### TEXTO FORNECIDO
-.-.-

(Praça Gonçalves Dias)
Autoria Desconhecida
São Luís do Maranhão,
Ilha do amor, Cidade dos azulejos, Atenas brasileira e Ilha rebelde, fundada há
400 anos por franceses, invadida por holandeses e colonizada por portugueses. O
poeta brasileiro Casimiro de Abreu no poema “Minha Terra”: “ Todos cantam a sua
terra,também vou cantar a minha”, onde se têm muitas palmeiras e cantando
muitos sábias,como diria,o saudoso Gonçalves Dias em sua “Canção do Exílio”.
Uma cidade de muitos
filhos ilustres, como os poetas Ferreira e Odylo Costa, filho, os escritores
Aluísio de Azevedo e Josué Montello. É uma ilha maravilhosa e cativante, porém
uma metrópole em crescimento desordenado. Meus pais tiveram a oportunidade de
ver uma bela São Luís na década de 80 e 90, uma cidade parada no tempo e sem
pressa. Quem visita São Luís leva nas suas lembranças um grande patrimônio
arquitetônico e incomparável aos olhos do mundo. São belos casarões, sobrados,
fachadas de belíssimos azulejos.

-.-.-

### O QUE FAZER
Dê continuidade ao texto sobre São Luís do Maranhão, começando logo depois da última frase. Os registros não têm nenhum papel aqui.

-.-.-

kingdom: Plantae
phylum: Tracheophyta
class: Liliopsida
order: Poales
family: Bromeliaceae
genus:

-.-.-

### RESPOSTA
A minha bela e amada
cidade é castigada por falta de mobilidade urbana, tão abandonada devido a
péssimas gestões administrativas. O tempo agride os casarões, os azulejos e se
continuar assim, a minha velha São Luís da minha infância e adolescência pode
perder seu conjunto arquitetônico. Ainda assim, percorremos a ruas estreitas da
cidade, bebendo uma água de coco na Avenida Litorânea, podemos perceber o
encanto e magia da minha misteriosa Ilha rebelde. Ferreira Gullar costuma dizer que São Luís é
Macondo, em referência à cidade de Cem Anos de Solidão, do escritor colombiano
Gabriel Garcia Márquez, devido à mistura de fatos e lendas que faz o real
surpreender a ficção.
No fim de tarde na
beira-mar, as pessoas sentam nos bares e começando a tomar aquela cervejinha ao
som do nosso reggae, admirando pelos ouvidos dos mais velhos e não tanto
agradável aos ouvidos dos mais jovens. Também não poderia deixar de falar da
nossa única e original bebida, o guaraná Jesus, de aparência cor de rosa e com
gosto de cravos e canela.
Estava pensando na
minha velha São Luís, com orgulho de ser ludovicense estava sentando ao lado da
estátua do poeta maranhense, na Praça Gonçalves Dias. À frente, a ponte São
Francisco apreciando aquele belo pôr do sol da minha juventude de glórias,
sonhos e fracassos e cantando a canção “Ilha Magnética”: “ E se um dia eu for
embora,Para bem longe deste chão,Eu jamais te esquecerei,São Luís do Maranhão”.